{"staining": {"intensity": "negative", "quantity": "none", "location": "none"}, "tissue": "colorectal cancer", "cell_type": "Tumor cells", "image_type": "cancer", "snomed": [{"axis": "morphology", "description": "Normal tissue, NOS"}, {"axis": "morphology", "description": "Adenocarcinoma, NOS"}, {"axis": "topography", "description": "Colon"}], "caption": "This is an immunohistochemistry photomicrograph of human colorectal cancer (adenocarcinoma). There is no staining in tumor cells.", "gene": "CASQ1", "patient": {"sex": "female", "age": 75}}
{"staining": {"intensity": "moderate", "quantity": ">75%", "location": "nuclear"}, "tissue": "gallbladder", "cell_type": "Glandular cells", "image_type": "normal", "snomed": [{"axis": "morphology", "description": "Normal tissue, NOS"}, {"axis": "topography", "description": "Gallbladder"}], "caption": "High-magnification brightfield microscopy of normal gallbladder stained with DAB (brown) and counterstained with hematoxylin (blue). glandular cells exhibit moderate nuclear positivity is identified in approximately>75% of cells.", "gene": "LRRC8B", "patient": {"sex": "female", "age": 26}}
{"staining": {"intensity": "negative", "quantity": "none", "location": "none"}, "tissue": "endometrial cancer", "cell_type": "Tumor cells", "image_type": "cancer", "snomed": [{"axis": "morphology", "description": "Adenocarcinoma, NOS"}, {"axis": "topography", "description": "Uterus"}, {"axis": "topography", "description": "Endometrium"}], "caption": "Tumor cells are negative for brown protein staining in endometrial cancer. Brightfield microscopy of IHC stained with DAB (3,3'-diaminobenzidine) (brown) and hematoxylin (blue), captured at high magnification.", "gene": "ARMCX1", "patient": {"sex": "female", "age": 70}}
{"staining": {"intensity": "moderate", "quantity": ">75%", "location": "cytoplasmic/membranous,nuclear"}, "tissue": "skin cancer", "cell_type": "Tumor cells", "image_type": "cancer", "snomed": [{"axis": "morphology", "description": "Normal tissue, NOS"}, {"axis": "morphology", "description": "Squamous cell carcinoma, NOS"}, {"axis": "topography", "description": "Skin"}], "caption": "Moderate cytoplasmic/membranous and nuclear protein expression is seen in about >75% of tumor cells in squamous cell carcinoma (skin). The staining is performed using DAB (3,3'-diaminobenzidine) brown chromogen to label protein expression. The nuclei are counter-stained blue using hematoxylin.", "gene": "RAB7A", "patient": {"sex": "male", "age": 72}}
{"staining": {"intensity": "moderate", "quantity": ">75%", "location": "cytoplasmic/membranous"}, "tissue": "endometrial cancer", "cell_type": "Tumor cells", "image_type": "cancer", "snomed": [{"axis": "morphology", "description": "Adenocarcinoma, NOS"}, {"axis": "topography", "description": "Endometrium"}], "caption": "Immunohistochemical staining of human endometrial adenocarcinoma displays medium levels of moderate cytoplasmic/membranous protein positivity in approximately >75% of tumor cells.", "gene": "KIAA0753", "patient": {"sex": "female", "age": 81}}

------------------------------------------------------------------------

| TRY IT |
Copy out the whole listing exactly as written.

| RESPONSE TO THE EXERCISE |
{"staining": {"intensity": "negative", "quantity": "none", "location": "none"}, "tissue": "colorectal cancer", "cell_type": "Tumor cells", "image_type": "cancer", "snomed": [{"axis": "morphology", "description": "Normal tissue, NOS"}, {"axis": "morphology", "description": "Adenocarcinoma, NOS"}, {"axis": "topography", "description": "Colon"}], "caption": "This is an immunohistochemistry photomicrograph of human colorectal cancer (adenocarcinoma). There is no staining in tumor cells.", "gene": "CASQ1", "patient": {"sex": "female", "age": 75}}
{"staining": {"intensity": "moderate", "quantity": ">75%", "location": "nuclear"}, "tissue": "gallbladder", "cell_type": "Glandular cells", "image_type": "normal", "snomed": [{"axis": "morphology", "description": "Normal tissue, NOS"}, {"axis": "topography", "description": "Gallbladder"}], "caption": "High-magnification brightfield microscopy of normal gallbladder stained with DAB (brown) and counterstained with hematoxylin (blue). glandular cells exhibit moderate nuclear positivity is identified in approximately>75% of cells.", "gene": "LRRC8B", "patient": {"sex": "female", "age": 26}}
{"staining": {"intensity": "negative", "quantity": "none", "location": "none"}, "tissue": "endometrial cancer", "cell_type": "Tumor cells", "image_type": "cancer", "snomed": [{"axis": "morphology", "description": "Adenocarcinoma, NOS"}, {"axis": "topography", "description": "Uterus"}, {"axis": "topography", "description": "Endometrium"}], "caption": "Tumor cells are negative for brown protein staining in endometrial cancer. Brightfield microscopy of IHC stained with DAB (3,3'-diaminobenzidine) (brown) and hematoxylin (blue), captured at high magnification.", "gene": "ARMCX1", "patient": {"sex": "female", "age": 70}}
{"staining": {"intensity": "moderate", "quantity": ">75%", "location": "cytoplasmic/membranous,nuclear"}, "tissue": "skin cancer", "cell_type": "Tumor cells", "image_type": "cancer", "snomed": [{"axis": "morphology", "description": "Normal tissue, NOS"}, {"axis": "morphology", "description": "Squamous cell carcinoma, NOS"}, {"axis": "topography", "description": "Skin"}], "caption": "Moderate cytoplasmic/membranous and nuclear protein expression is seen in about >75% of tumor cells in squamous cell carcinoma (skin). The staining is performed using DAB (3,3'-diaminobenzidine) brown chromogen to label protein expression. The nuclei are counter-stained blue using hematoxylin.", "gene": "RAB7A", "patient": {"sex": "male", "age": 72}}
{"staining": {"intensity": "moderate", "quantity": ">75%", "location": "cytoplasmic/membranous"}, "tissue": "endometrial cancer", "cell_type": "Tumor cells", "image_type": "cancer", "snomed": [{"axis": "morphology", "description": "Adenocarcinoma, NOS"}, {"axis": "topography", "description": "Endometrium"}], "caption": "Immunohistochemical staining of human endometrial adenocarcinoma displays medium levels of moderate cytoplasmic/membranous protein positivity in approximately >75% of tumor cells.", "gene": "KIAA0753", "patient": {"sex": "female", "age": 81}}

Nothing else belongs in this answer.